On the left, despite the fighting spirit of many activists and social movements, what we see is exhaustion with the parties and politicians who are there. The grassroots distrust the leaders. The youth who are fighting are orphaned of hope. The necessary localized, territorialized, specific struggles lack the capacity for universalization, as there is no unifying agenda or platform. The peripheries, with a few exceptions here and there, abandoned and isolated in relation to the parties, seek to forge their own paths, when and where possible.
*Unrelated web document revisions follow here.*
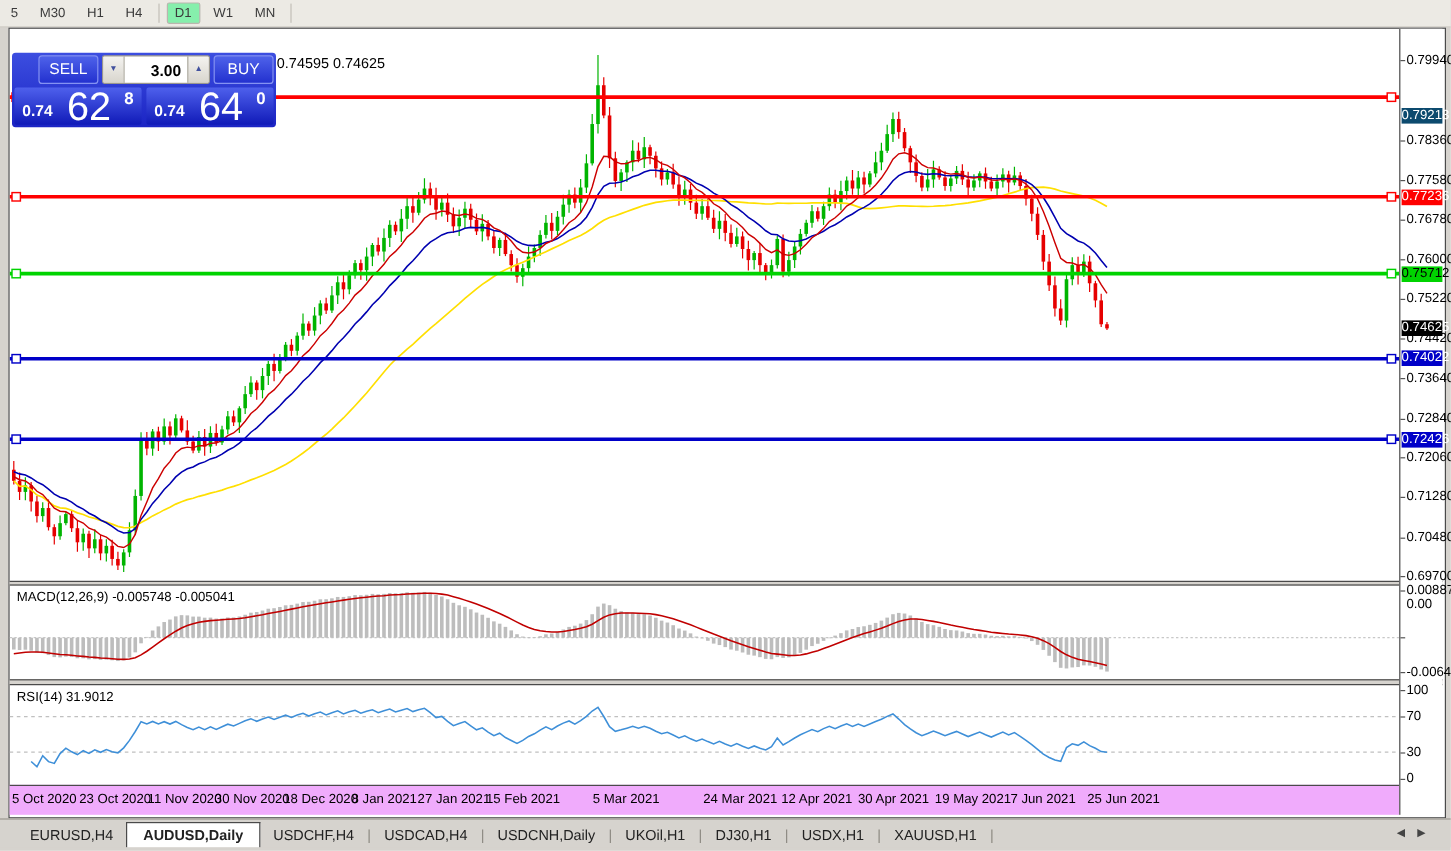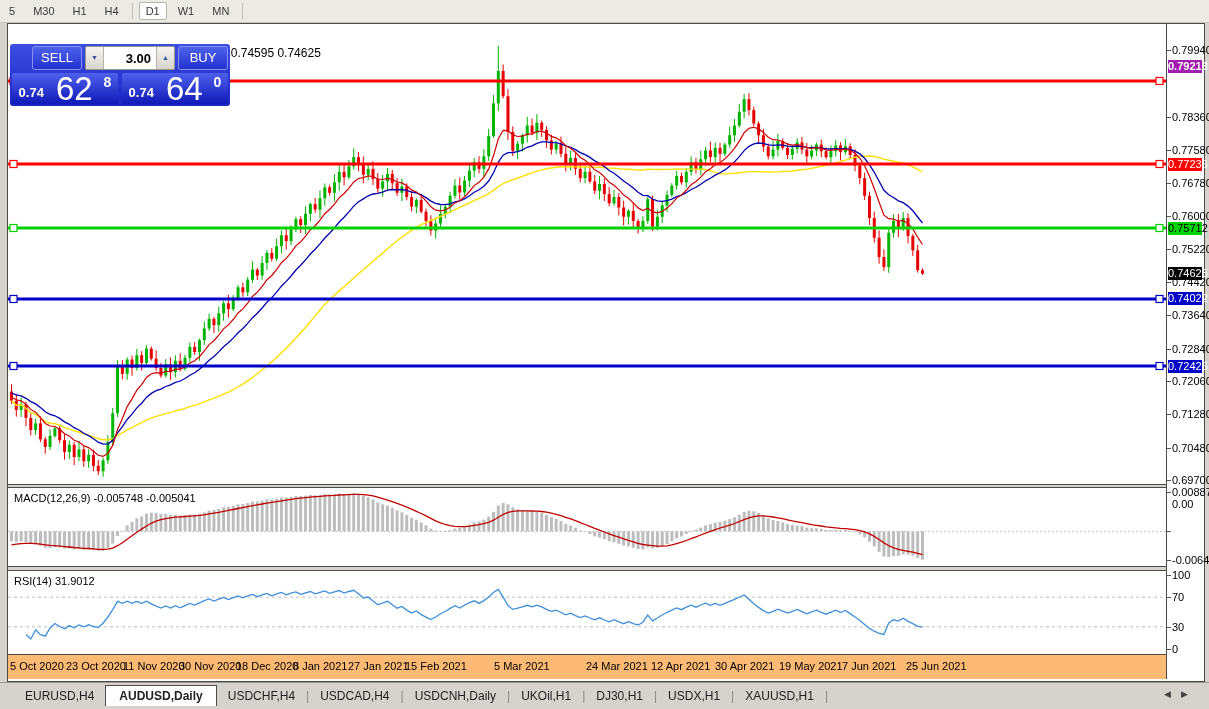"D1" .tf-btn.active { background: #ffffff -> #86efac }
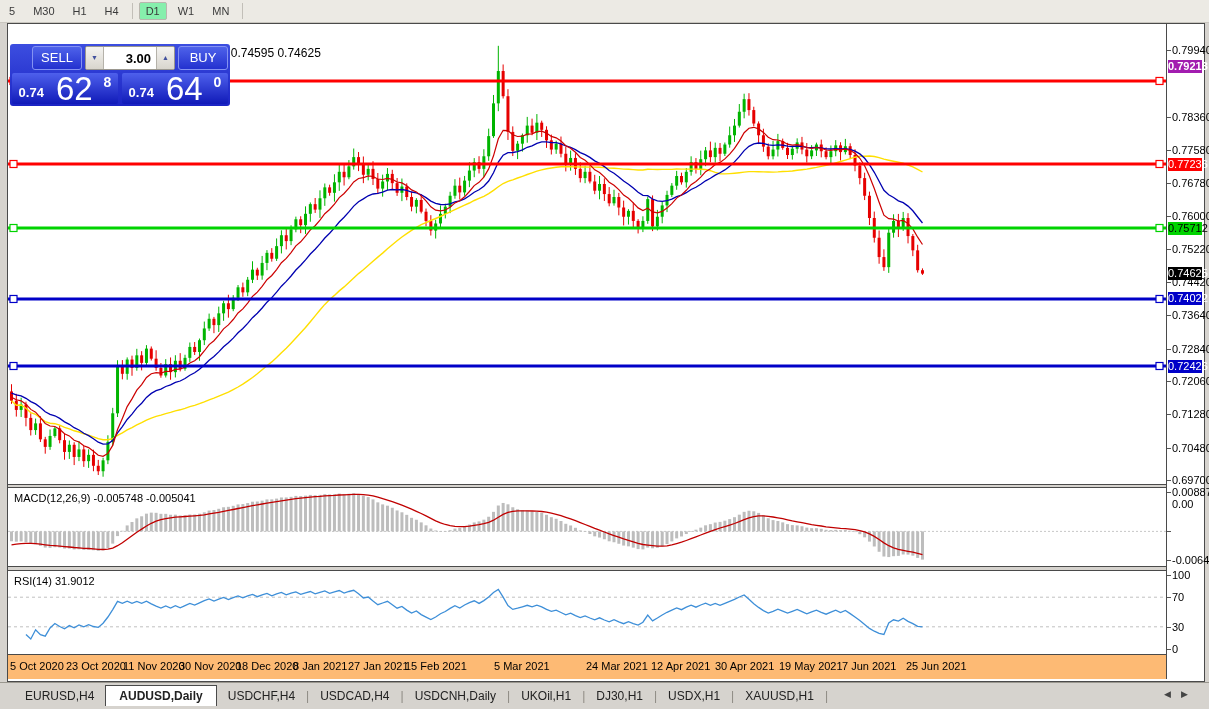"0.79213" div.lvl-label { background: #a21caf -> #0c4a6e; font-weight: bold -> none; top: 36px -> 66px }
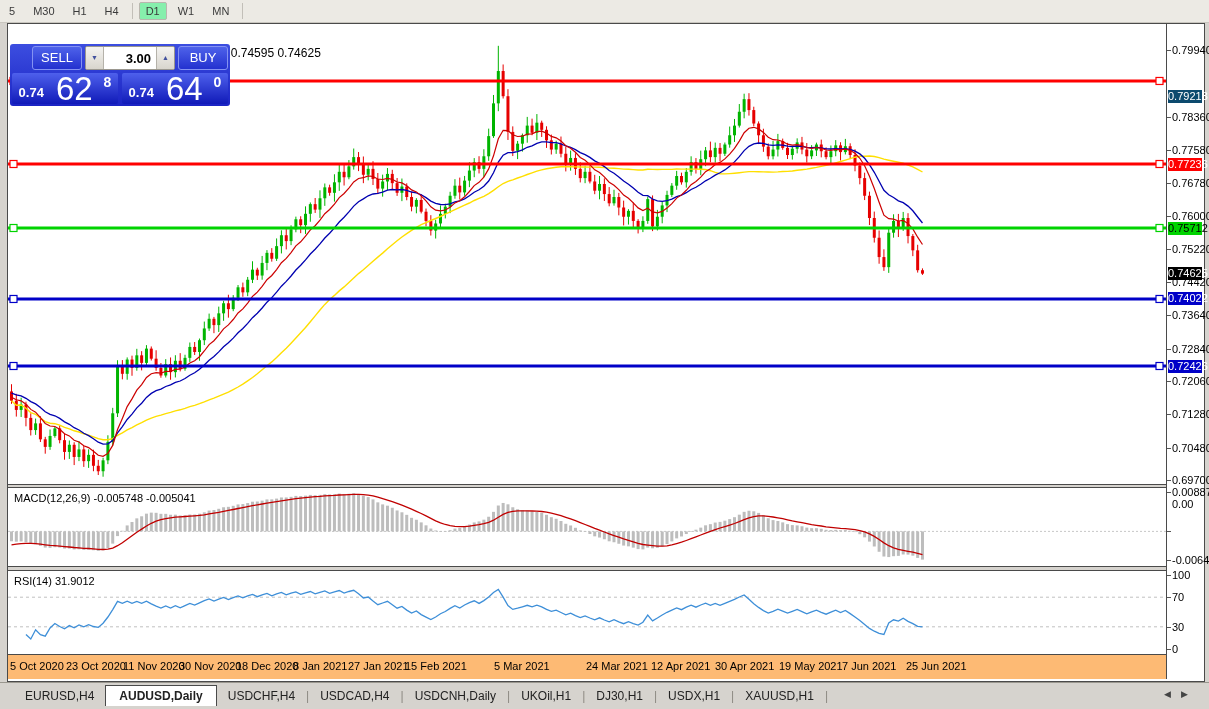"5 Oct 2020" #time-axis { background: #fdba74 -> #f0abfc }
Faced with the worsening crisis, there has been renewed talk of dialogue and national agreement. The problem is "dialogue"—between whom and for what purpose. It is not possible to validate a dialogue solely between the party leaderships that produced this crisis. A dialogue without a central position from civil society and social movements should not be validated. In Brazil, dialogues and agreements have always resulted in frustration and deception for the people. Any dialogue that aspires to be legitimate must start from the following premises: 1) withdrawal of the proposed pension reform; 2) withdrawal of the proposed labor reform; 3) suspension of the spending cap amendment; 4) investigation of all parties and politicians involved in corruption, including the PSDB. If social movements and progressive activists give their approval without this premise, they will be walking towards self-deception. Only by accepting this premise could a way out of the government crisis be sought.
Aldo Fornazieri - Professor at the School of Sociology and Politics.